What needs to be done = Below are the records; pull every line that includes "studies".

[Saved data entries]
━━━━━━━━━━

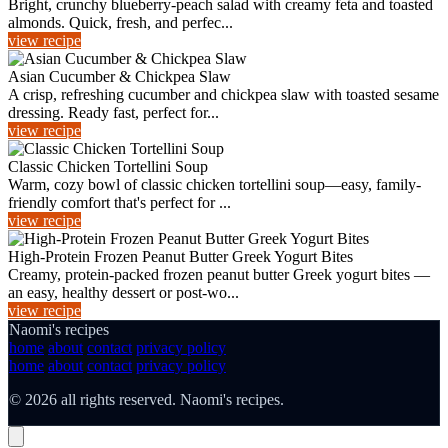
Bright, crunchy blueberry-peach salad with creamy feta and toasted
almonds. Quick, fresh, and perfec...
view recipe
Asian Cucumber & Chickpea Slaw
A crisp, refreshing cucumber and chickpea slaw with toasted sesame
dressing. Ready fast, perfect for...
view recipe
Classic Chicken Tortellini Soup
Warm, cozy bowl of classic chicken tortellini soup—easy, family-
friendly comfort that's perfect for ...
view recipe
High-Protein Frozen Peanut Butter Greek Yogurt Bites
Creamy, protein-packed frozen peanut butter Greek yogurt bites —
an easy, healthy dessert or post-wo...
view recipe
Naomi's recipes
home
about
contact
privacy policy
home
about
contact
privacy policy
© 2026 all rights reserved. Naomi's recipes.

━━━━━━━━━━

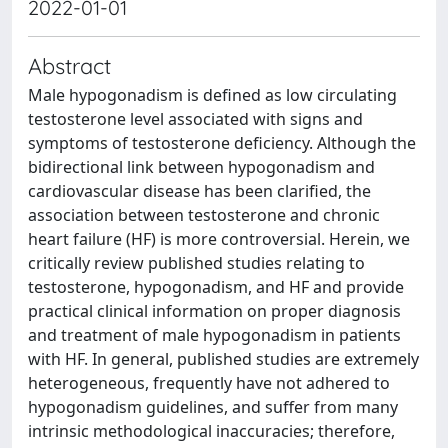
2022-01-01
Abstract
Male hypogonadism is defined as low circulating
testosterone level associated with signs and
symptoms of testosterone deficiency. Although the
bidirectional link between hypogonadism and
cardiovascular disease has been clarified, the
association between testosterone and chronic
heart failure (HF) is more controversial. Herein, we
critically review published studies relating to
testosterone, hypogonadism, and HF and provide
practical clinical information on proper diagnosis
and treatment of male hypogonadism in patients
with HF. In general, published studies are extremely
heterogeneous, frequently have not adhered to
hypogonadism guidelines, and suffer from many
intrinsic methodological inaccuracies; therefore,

━━━━━━━━━━

Response =
critically review published studies relating to
with HF. In general, published studies are extremely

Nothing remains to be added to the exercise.